# [Textauszug]
☆ ☆ ☆ ☆ ☆ ☆ ☆

10       Die Revision bringt zu ihrer Zulässigkeit in Bezug auf die Nichtzuerkennung des Status der Asylberechtigten - unter Berufung auf die Länderfeststellungen des Bescheides des BFA vom 22. Juni 2020 - vor, die Revisionswerberin wäre auf Grund der schlechten Situation von Kindern in Nigeria der Gefahr von Verfolgung und auch der Gefahr geschlechtsspezifischer Verfolgung ausgesetzt. Mit diesem Vorbringen legt die Revision aber auch vor dem Hintergrund der Länderfeststellungen des genannten Bescheides nicht konkret dar, dass Kinder wie die Revisionswerberin in Nigeria von asylrelevanter Verfolgung bedroht wären oder dass gerade die Revisionswerberin von einer solchen Verfolgung bedroht wäre.

11       In Bezug auf die Nichtzuerkennung des Status der subsidiär Schutzberechtigten bringt die Revision - ebenfalls unter Berufung auf den genannten Bescheid - zur Zulässigkeit vor, Frauen würden benachteiligt und müssten entwürdigende Zeremonien über sich ergehen lassen, häusliche Gewalt und Kinderarbeit seien weit verbreitet, und die Rechte von Kindern würden nicht geschützt. Auf Grund dieser Missstände sei es der Revisionswerberin nicht möglich, „in das betreffende Gebiet“ zu reisen und sich dort niederzulassen, ohne sich tatsächlich der Gefahr einer Misshandlung auszusetzen.

☆ ☆ ☆ ☆ ☆ ☆ ☆

# [Ausgelesene Datensätze]
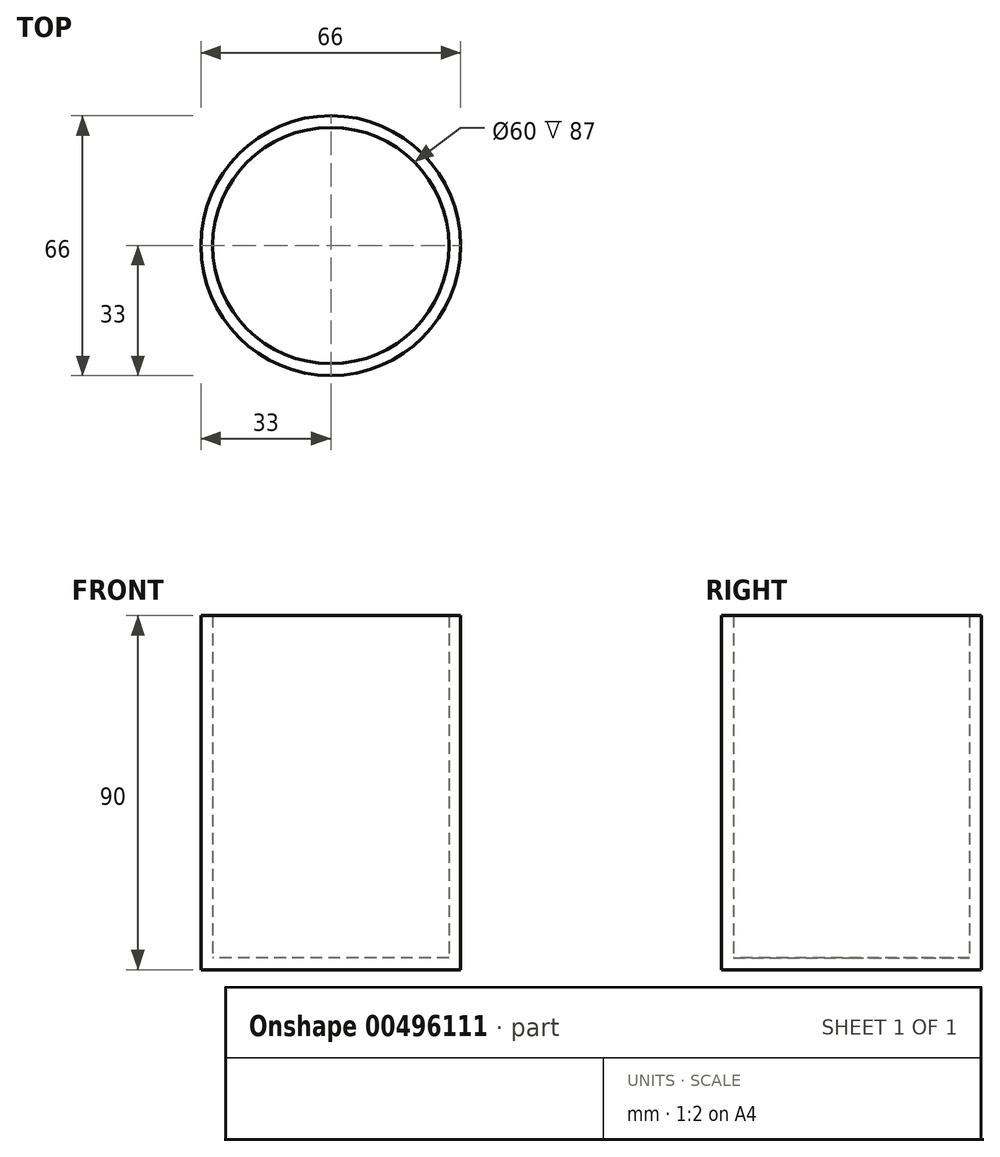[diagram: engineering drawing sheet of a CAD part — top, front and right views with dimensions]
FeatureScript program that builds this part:
annotation { "Feature Type Name" : "Feature", "Feature Type Description" : "" }
export const myFeature = defineFeature(function(context is Context, id is Id, definition is map)
    precondition{}
    {
        {
            var Q0;
            Q0=qCreatedBy(makeId("Top.planeOp"),FACE);
            var sketch = newSketch(context, id + "F0", { "sketchPlane" : qUnion([Q0])});
            skCircle(sketch, "E0", {"center": v(0, 0) * mm, "radius": 33 * mm});
            skCircle(sketch, "E1", {"center": v(0, 0) * mm, "radius": 30 * mm});
            skSolve(sketch);
        }
        {
            var Q0;
            Q0=makeQuery(id+"F0.imprint","IMPRINT",FACE,{"disambiguationData":[TD([[makeQuery(id+"F0.imprint","IMPRINT",EDGE,{"derivedFrom":sQuery(id+"F0.wireOp",EDGE,"E1")}),1.0]])]});
            extrude(context, id + "F1", {"entities" : qUnion([Q0]), "depth" : 3 * mm});
        }
        {
            var Q0;
            Q0=qSketchRegion(id+"F0",true);
            extrude(context, id + "F2", {"entities" : qUnion([Q0]), "operationType" : NewBodyOperationType.ADD, "depth" : 90 * mm});
        }
    });
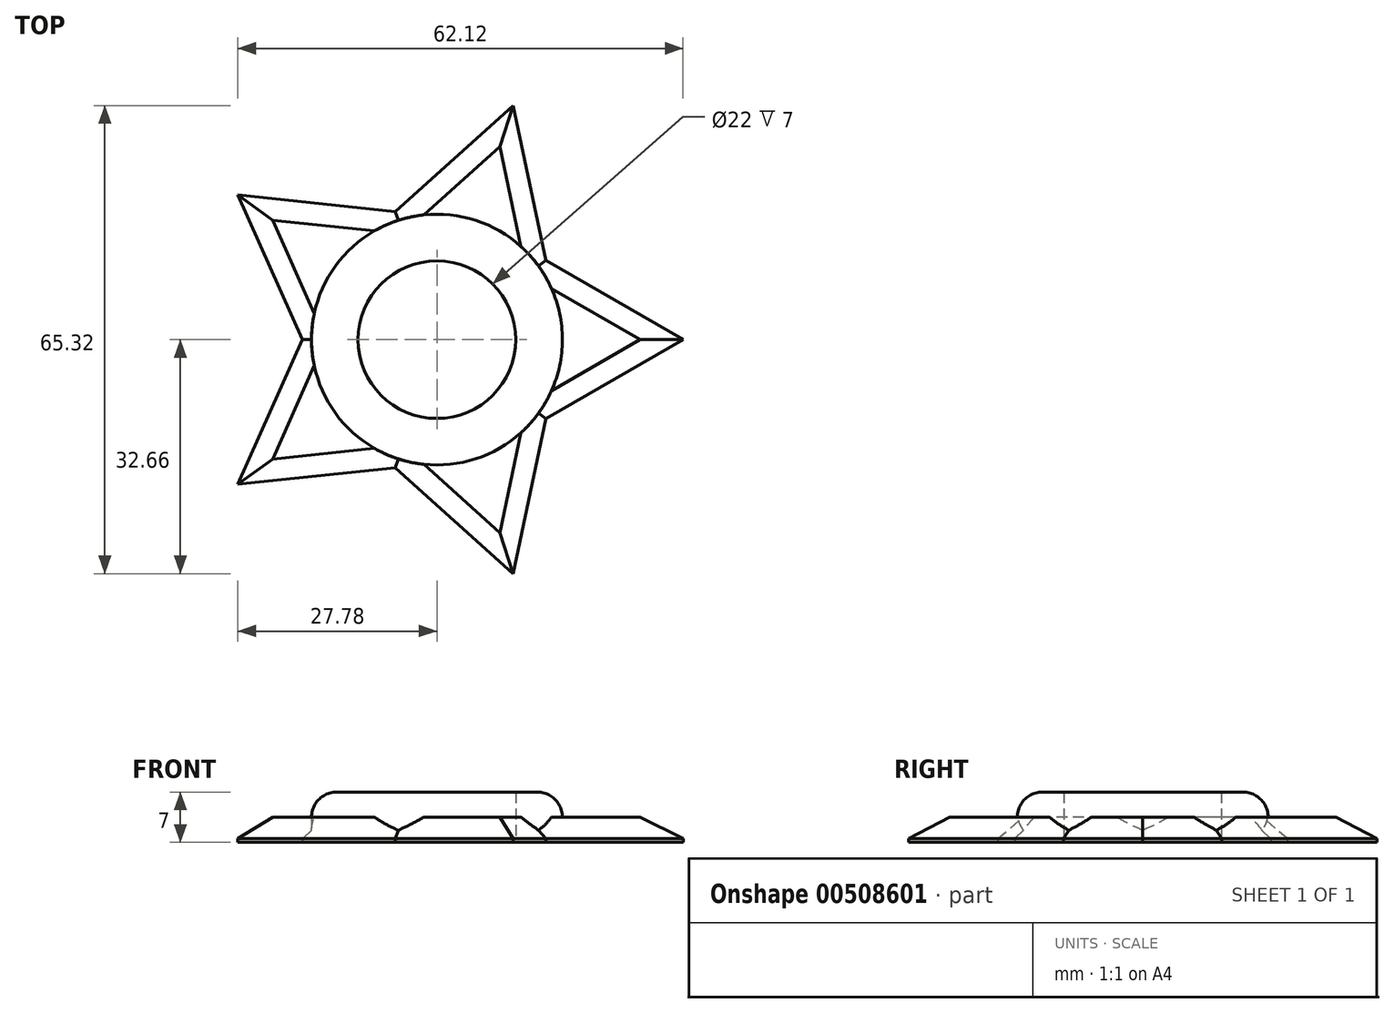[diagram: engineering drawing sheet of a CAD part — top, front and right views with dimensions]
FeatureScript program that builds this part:
annotation { "Feature Type Name" : "Feature", "Feature Type Description" : "" }
export const myFeature = defineFeature(function(context is Context, id is Id, definition is map)
    precondition{}
    {
        {
            var Q0;
            Q0=qCreatedBy(makeId("Top.planeOp"),FACE);
            var sketch = newSketch(context, id + "F0", { "sketchPlane" : qUnion([Q0])});
            skCircle(sketch, "E0", {"center": v(0, 0) * mm, "radius": 17.5 * mm});
            skCircle(sketch, "E1", {"center": v(0, 0) * mm, "radius": 11 * mm});
            skSolve(sketch);
        }
        {
            var Q0;
            Q0=makeQuery(id+"F0.imprint","IMPRINT",FACE,{"disambiguationData":[TD([[makeQuery(id+"F0.imprint","IMPRINT",EDGE,{"derivedFrom":sQuery(id+"F0.wireOp",EDGE,"E0")}),1.0]])]});
            extrude(context, id + "F1", {"entities" : qUnion([Q0]), "depth" : 7 * mm});
        }
        {
            var Q0;
            Q0=qCreatedBy(makeId("Top.planeOp"),FACE);
            var sketch = newSketch(context, id + "F2", { "sketchPlane" : qUnion([Q0])});
            skCircle(sketch, "E2.cCircle", {"center": v(18.8, 0) * mm, "radius": 7.77 * mm, "construction": true});
            skLineSegment(sketch, "E2.0", {"start": v(11.02, 13.46) * mm, "end": v(11.02, -13.46) * mm});
            skLineSegment(sketch, "E2.1", {"start": v(34.34, 0) * mm, "end": v(11.02, 13.46) * mm});
            skLineSegment(sketch, "E2.2", {"start": v(11.02, -13.46) * mm, "end": v(34.34, 0) * mm});
            skPoint(sketch, "E2.0.midPoint", {"position": v(11.02, 0) * mm});
            skLineSegment(sketch, "E3.1.0", {"start": v(16.21, 6.32) * mm, "end": v(10.61, 32.66) * mm});
            skLineSegment(sketch, "E3.1.1", {"start": v(10.61, 32.66) * mm, "end": v(-9.4, 14.64) * mm});
            skPoint(sketch, "E3.1.2", {"position": v(3.4, 10.48) * mm});
            skLineSegment(sketch, "E3.1.3", {"start": v(-9.4, 14.64) * mm, "end": v(16.21, 6.32) * mm});
            skCircle(sketch, "E3.1.4", {"center": v(5.8, 17.87) * mm, "radius": 7.77 * mm, "construction": true});
            skLineSegment(sketch, "E3.2.0", {"start": v(-1, 17.37) * mm, "end": v(-27.78, 20.19) * mm});
            skLineSegment(sketch, "E3.2.1", {"start": v(-27.78, 20.19) * mm, "end": v(-16.83, -4.42) * mm});
            skPoint(sketch, "E3.2.2", {"position": v(-8.92, 6.48) * mm});
            skLineSegment(sketch, "E3.2.3", {"start": v(-16.83, -4.42) * mm, "end": v(-1, 17.37) * mm});
            skCircle(sketch, "E3.2.4", {"center": v(-15.2, 11.05) * mm, "radius": 7.77 * mm, "construction": true});
            skLineSegment(sketch, "E3.3.0", {"start": v(-16.83, 4.42) * mm, "end": v(-27.78, -20.19) * mm});
            skLineSegment(sketch, "E3.3.1", {"start": v(-27.78, -20.19) * mm, "end": v(-1, -17.37) * mm});
            skPoint(sketch, "E3.3.2", {"position": v(-8.92, -6.48) * mm});
            skLineSegment(sketch, "E3.3.3", {"start": v(-1, -17.37) * mm, "end": v(-16.83, 4.42) * mm});
            skCircle(sketch, "E3.3.4", {"center": v(-15.2, -11.05) * mm, "radius": 7.77 * mm, "construction": true});
            skLineSegment(sketch, "E3.4.0", {"start": v(-9.4, -14.64) * mm, "end": v(10.61, -32.66) * mm});
            skLineSegment(sketch, "E3.4.1", {"start": v(10.61, -32.66) * mm, "end": v(16.21, -6.32) * mm});
            skPoint(sketch, "E3.4.2", {"position": v(3.4, -10.48) * mm});
            skLineSegment(sketch, "E3.4.3", {"start": v(16.21, -6.32) * mm, "end": v(-9.4, -14.64) * mm});
            skCircle(sketch, "E3.4.4", {"center": v(5.8, -17.87) * mm, "radius": 7.77 * mm, "construction": true});
            skPoint(sketch, "E3.center", {"position": v(0, 0) * mm});
            skSolve(sketch);
        }
        {
            var Q0;
            Q0 = qSketchRegion(id + "F2", true);
            extrude(context, id + "F3", {"entities" : qUnion([Q0]), "operationType" : NewBodyOperationType.ADD, "depth" : 3.5 * mm});
        }
        {
            var Q0;
            Q0=makeQuery(id+"F3.opExtrude","CAP_EDGE",EDGE,{"disambiguationData":[OSD([sQuery(id+"F2.wireOp",EDGE,"E3.1.0")])],"isStart":false});
            var Q1;
            Q1=makeQuery(id+"F3.opExtrude","CAP_EDGE",EDGE,{"disambiguationData":[OSD([sQuery(id+"F2.wireOp",EDGE,"E2.1")])],"isStart":false});
            var Q2;
            Q2=makeQuery(id+"F3.opExtrude","CAP_EDGE",EDGE,{"disambiguationData":[OSD([sQuery(id+"F2.wireOp",EDGE,"E2.2")])],"isStart":false});
            var Q3;
            Q3=makeQuery(id+"F3.opExtrude","CAP_EDGE",EDGE,{"disambiguationData":[OSD([sQuery(id+"F2.wireOp",EDGE,"E3.4.1")])],"isStart":false});
            var Q4;
            Q4=makeQuery(id+"F3.opExtrude","CAP_EDGE",EDGE,{"disambiguationData":[OSD([sQuery(id+"F2.wireOp",EDGE,"E3.4.0")])],"isStart":false});
            var Q5;
            Q5=makeQuery(id+"F3.opExtrude","CAP_EDGE",EDGE,{"disambiguationData":[OSD([sQuery(id+"F2.wireOp",EDGE,"E3.3.1")])],"isStart":false});
            var Q6;
            Q6=makeQuery(id+"F3.opExtrude","CAP_EDGE",EDGE,{"disambiguationData":[OSD([sQuery(id+"F2.wireOp",EDGE,"E3.3.0")])],"isStart":false});
            var Q7;
            Q7=makeQuery(id+"F3.opExtrude","CAP_EDGE",EDGE,{"disambiguationData":[OSD([sQuery(id+"F2.wireOp",EDGE,"E3.2.1")])],"isStart":false});
            var Q8;
            Q8=makeQuery(id+"F3.opExtrude","CAP_EDGE",EDGE,{"disambiguationData":[OSD([sQuery(id+"F2.wireOp",EDGE,"E3.2.0")])],"isStart":false});
            var Q9;
            Q9=makeQuery(id+"F3.opExtrude","CAP_EDGE",EDGE,{"disambiguationData":[OSD([sQuery(id+"F2.wireOp",EDGE,"E3.1.1")])],"isStart":false});
            chamfer(context, id + "F4", {"entities" : qUnion([Q0, Q1, Q2, Q3, Q4, Q5, Q6, Q7, Q8, Q9]), "width" : 3 * mm, "tangentPropagation" : true});
        }
        {
            var Q0;
            Q0=makeQuery(id+"F1.opExtrude","CAP_EDGE",EDGE,{"disambiguationData":[OSD([sQuery(id+"F0.wireOp",EDGE,"E0")])],"isStart":false});
            fillet(context, id + "F5", {"entities" : qUnion([Q0]), "radius" : 3.5 * mm, "tangentPropagation" : true, "allowEdgeOverflow" : false});
        }
    });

☆ ☆ ☆ ☆ ☆ ☆ ☆

# [Arbeitsauftrag 1]
Gib aus dem Textauszug zur Revision den Abschnitt wortgetreu wieder, der mit den Worten beginnt, die „10       Die Revision bringt“ enthalten, und mit „Verfolgung bedroht wäre.“ endet.
# [Arbeitsauftrag 2]
Von welchem Datum ist laut dem Textauszug zur Revision der Bescheid des BFA, auf dessen Länderfeststellungen sich die Revision beruft?

# [Ergebnis der Übung 1]
10       Die Revision bringt zu ihrer Zulässigkeit in Bezug auf die Nichtzuerkennung des Status der Asylberechtigten - unter Berufung auf die Länderfeststellungen des Bescheides des BFA vom 22. Juni 2020 - vor, die Revisionswerberin wäre auf Grund der schlechten Situation von Kindern in Nigeria der Gefahr von Verfolgung und auch der Gefahr geschlechtsspezifischer Verfolgung ausgesetzt. Mit diesem Vorbringen legt die Revision aber auch vor dem Hintergrund der Länderfeststellungen des genannten Bescheides nicht konkret dar, dass Kinder wie die Revisionswerberin in Nigeria von asylrelevanter Verfolgung bedroht wären oder dass gerade die Revisionswerberin von einer solchen Verfolgung bedroht wäre.

# [Ergebnis der Übung 2]
Der Bescheid des BFA stammt vom 22. Juni 2020.